L’ambition de Victor est de réaliser un film. Quelle est la tienne (à part me demander mon 06) ? (La vache)

De réaliser un film. Et de te demander ton 06.

O6 83 ** ** **. Si tu étais célibataire, aurais-tu craqué pour Clara, le personnage qu’incarne Sara Forestier dans le film ? Ou lui aurais-tu préféré Maiwenn ?

Faut avoir le coeur franchement bien accroché pour craquer pour Clara… Mais oui, j’y serais allé sans même me poser de question. Elle constitue dans mon imaginaire une figure féminine que j’aime beaucoup : lunaire, mystérieuse mais généreuse, et démesurément tendre (mon personnage en fait d’ailleurs les frais, de cette tendresse !)… Mais je la trouve trop chagrin. Elle porte en elle un malheur qu’on ne sauve pas, qu’on ne peut pas sauver. Par contre, je trouve que Sara Forestier a une manière de l’interpréter complètement bluffante – elle oscille entre la folie à l’état pur et l’humanité la plus extrême. Quelle actrice!

Victor « monte à Paris » pour devenir adulte. Toi qui es à Paris depuis toujours, penses-tu être un adulte ?

Je m’en fous d’être adulte, ce que je veux c’est grandir. C’est la chanson de Brel je crois qui dit ça : « Ils veulent devenir adultes avant d’avoir grandi »… je sais plus… En tout cas, je ne pense pas que ce soit Paris qui fasse grandir Victor. C’est Clara, c’est l’amour, et c’est aussi, sur un mode plus mélancolique, la conscience de la fragilité de nos rêves.

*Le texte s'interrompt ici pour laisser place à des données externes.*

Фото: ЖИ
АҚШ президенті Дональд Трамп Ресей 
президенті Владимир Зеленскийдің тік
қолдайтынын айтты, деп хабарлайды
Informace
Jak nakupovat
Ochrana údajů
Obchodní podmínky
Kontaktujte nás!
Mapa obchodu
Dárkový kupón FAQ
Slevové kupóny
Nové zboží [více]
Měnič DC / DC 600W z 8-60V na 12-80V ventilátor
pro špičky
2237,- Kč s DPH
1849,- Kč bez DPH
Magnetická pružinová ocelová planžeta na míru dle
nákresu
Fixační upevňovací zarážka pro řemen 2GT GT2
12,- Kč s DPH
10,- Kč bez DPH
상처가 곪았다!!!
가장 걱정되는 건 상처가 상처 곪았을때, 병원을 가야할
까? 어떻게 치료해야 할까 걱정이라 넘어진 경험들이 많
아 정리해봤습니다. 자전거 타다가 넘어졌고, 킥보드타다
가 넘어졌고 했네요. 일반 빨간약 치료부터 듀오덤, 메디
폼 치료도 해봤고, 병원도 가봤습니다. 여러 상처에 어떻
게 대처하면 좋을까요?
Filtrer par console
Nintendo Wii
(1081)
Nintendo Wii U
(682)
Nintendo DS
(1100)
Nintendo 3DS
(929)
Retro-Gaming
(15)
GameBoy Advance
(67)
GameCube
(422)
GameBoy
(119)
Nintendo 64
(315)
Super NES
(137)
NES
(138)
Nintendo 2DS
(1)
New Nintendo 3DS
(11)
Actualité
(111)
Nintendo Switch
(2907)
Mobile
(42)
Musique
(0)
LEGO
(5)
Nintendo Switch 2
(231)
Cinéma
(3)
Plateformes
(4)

Donne-moi envie de retourner voir Télé Gaucho.

J’ai l’impression d’être sur un marché et de vendre un produit ! Oyez, Oyez, venez goûter avec moi la nouvelle recette de Michel Leclerc, on peut y savourer plein de petites épices savoureuses, délicates, et très tendres ! Oyez, Oyez, venez découvrir ce nouveau film, rien que parce qu’il est bien, je crois, et qu’on s’est tous donnés avec amour.

Dis Félix, et si c’était Toi ?

Télé Gaucho de Michel Leclerc, avec Félix Moati, Sara Forestier, Eric Elmosino, Maïwenn, Zinedine Soualem, Samir Guesmi, Emmanuelle Béart, France, 1h52.

J’adore parler de moi, c’est le seul domaine où j’ai de vagues connaissances. Avec le cinéma.